Alba an Aigh? (Updated) by Dave Dilegge at Small Wars Journal, has best captured the tenor of outrage that has roiled across the world in the wake of Scotland's release of Libyan secret agent, Al Megrahi, the man who planted the bomb on Pan-Am flight 103 that exploded over Lockerbie, Scotland a few days before Christmas, 1988. The pain inflicted on the survivors of his victims will remain until the last of them pass on to their reward. Al Megrahi on the other hand will live out his short time in the bosom of his loved ones amid the adulation of his countrymen.
To my friends in Scotland; the Scottish National Party, and Scottish Prime Minister, and the Foreign Secretary, I praise their courage for having proved their independence in decision making, despite the unacceptable and unreasonable pressures they faced. Nevertheless, they took this courageously right and humanitarian decision ... my friend Brown, the Prime Minister of Britain, his government, the Queen of Britain, Elizabeth, and Prince Andrew, who all contributed to encouraging the Scottish government to take this historic and courageous decision, despite the obstacles.
...--Muammar al-Gaddafi, Dictator of Libya
As I read the many editorials, articles and posts that Dave linked, I was struck with an idea of how the we, the citizens of the world who value both compassion and understand that somethings can not be forgiven can express our feelings. We Americans invented a little thing called the Tea Party in 1773 to protest against taxes imposed by the British. In that spirit I propose that the only product that lends itself to this kind of protest is Scotch Whisky. I know, just saying this for me an aficionado of a good single malt is blasphemous. But consider that if everyone who consumed scotch stopped buying the uisge beatha ("water of life") for a few months, or at least until Al Megrahi meets his maker would put a dent in the Scottish economy that could explain to the thrifty Scotch the feelings of a world that measures their compassion with those of the victims families.
For those of you who do not imbibe in spirits, consider this way to protest. British Petroleum stands to gain exclusive rights for oil exploration in the Libyan desert as a result of this decision as indicated by this article, 'Deal in the Desert'. BP owns and operates the following gas stations in the United States, http://www.bp.com/managedlistingsection.do?categoryId=9007335&contentId=7014114.
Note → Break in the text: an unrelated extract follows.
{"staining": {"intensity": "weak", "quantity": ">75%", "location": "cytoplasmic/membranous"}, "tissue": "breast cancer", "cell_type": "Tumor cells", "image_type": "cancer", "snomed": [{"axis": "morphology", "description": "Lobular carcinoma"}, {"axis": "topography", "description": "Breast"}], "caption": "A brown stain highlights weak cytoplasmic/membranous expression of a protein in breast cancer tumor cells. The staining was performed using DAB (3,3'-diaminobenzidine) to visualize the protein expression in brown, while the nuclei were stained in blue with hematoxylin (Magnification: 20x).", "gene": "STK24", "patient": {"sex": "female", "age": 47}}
Writing this is hard for me a seven-time removed son of a highland clan and a person who has passed on the heritage of being Scottish to my son. But I think my ancestors would approve that a murderer deserves punishment, regardless the benefit his early release might bring to a struggling economy. So people, when you feel the need to replenish your stocks or order your next dram, make it an Irish, Canadian or good old American Bourbon for the next few months, as we wait with the victims survivors, while Al Megrahi is cradled in the bosom of his family and countrymen in his final days. Our only solace is that he will go to his maker, walking past the souls of those he murdered on that day. Until then, we own those the victims left behind solidarity by giving Scotland a short sentence in knowing what it is like to be left with nothing but memories.